Non finiva di sorprendermi il fatto che i censori rivoluzionari non fossero mai impegnati in qualche sacra missione. Erano a zonzo, andavano al bar, facevano quel che volevano... perché io non potevo leggere filosofia? Mi stupivo: non avevo mai fatto l’esperienza della dittatura.

Il Sessantotto con le sue varie code passò e noi diventammo più vecchi e più vecchie.

Ritornai ai miei diletti studi senza che nessuno più mi minacciasse in nome del proletariato, e mi sorprese constatare, e ciò capitò abbastanza presto, che la maggioranza delle ragazze di mia conoscenza che avevano, nel Sessantotto e dintorni, condiviso coi maschi quell’ideologia grezza che si può anche chiamare ateismo, si erano rivolte, ognuna a suo modo, alla religione.

Non ho presente alcuna che sia ritornata alla Chiesa cattolica. All’inizio fu una riscoperta dell’antropologia o un assaggio di qualche religione esotica.

Partecipavano, le ex ragazze, a corsi dove si imparava a far cesti o a tessere, organizzati in dislocatissime case coloniche. Andavano in vacanza in luoghi silenziosi. Leggevano libri sull’India, scoprivano la medicina alternativa; diventavano vegetariane.
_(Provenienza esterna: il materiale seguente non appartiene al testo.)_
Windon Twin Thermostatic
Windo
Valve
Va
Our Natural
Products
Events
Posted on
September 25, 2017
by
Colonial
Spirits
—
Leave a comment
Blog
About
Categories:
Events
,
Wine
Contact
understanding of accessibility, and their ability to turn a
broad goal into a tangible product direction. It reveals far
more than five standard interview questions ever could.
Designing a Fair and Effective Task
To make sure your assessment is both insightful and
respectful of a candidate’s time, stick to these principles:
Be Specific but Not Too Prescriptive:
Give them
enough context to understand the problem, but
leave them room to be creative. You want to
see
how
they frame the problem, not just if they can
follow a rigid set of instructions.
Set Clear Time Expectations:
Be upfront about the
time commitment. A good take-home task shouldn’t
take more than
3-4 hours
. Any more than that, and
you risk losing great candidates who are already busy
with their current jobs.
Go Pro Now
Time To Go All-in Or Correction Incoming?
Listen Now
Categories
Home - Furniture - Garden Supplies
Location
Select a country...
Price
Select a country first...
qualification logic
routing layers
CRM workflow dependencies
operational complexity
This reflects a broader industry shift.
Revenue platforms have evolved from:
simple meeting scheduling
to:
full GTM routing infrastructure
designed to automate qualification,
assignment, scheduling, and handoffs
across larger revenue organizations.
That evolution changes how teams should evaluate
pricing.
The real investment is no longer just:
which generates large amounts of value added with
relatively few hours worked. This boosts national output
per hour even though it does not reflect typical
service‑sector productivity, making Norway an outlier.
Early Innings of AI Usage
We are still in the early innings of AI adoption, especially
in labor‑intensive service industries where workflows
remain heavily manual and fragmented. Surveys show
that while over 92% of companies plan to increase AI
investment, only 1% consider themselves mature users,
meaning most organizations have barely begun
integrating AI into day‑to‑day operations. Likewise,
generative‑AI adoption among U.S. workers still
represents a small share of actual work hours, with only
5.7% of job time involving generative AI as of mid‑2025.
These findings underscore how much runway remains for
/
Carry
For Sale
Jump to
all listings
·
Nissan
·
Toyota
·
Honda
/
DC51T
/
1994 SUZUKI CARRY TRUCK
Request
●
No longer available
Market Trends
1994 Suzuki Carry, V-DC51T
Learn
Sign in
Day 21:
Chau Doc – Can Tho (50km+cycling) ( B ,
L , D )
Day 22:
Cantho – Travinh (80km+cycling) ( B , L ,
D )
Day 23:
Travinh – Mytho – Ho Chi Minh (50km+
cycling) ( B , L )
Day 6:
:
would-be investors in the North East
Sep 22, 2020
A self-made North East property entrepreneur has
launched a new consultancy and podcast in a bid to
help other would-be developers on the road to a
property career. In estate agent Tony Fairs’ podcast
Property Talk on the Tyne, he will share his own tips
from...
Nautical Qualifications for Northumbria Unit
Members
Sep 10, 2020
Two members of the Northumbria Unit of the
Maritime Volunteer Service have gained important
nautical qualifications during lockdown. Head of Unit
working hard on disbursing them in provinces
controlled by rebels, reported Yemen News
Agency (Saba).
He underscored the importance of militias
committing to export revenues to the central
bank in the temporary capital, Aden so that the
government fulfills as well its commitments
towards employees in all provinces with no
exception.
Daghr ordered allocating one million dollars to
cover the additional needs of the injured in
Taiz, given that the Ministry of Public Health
All’inizio, c’era molto da ridere. Ma più le ragazze diventavano ex ragazze, più gli aspetti folcloristici svanivano, e rimaneva una sostanza, una pratica, di cui non avevano neanche tanta voglia di parlare. Intanto Luce Irigaray provocava un piccolo ma significativo incendio con le sue donne divine e la religione entrava anche nei luoghi della sinistra dove l’emancipazionismo aveva stretto più lungamente le donne in una visione ateistica della vita.

E poi insomma fu innegabile: le ex sessantottine erano tornate nel solco delle madri, erano religiose. E lo sono ancora. Non hanno bisogno di andare in chiesa, anche se a volte si possono sentire isolate; non ricercano dogmi; sono curiose e spregiudicate, per cui vanno - almeno per verificare - ora dalla pranoterapeuta ora dalla cartomante. Conoscono gli studi femminili sulla patriarcalizzazione della religione; vanno al di là di dio padre. E così sia!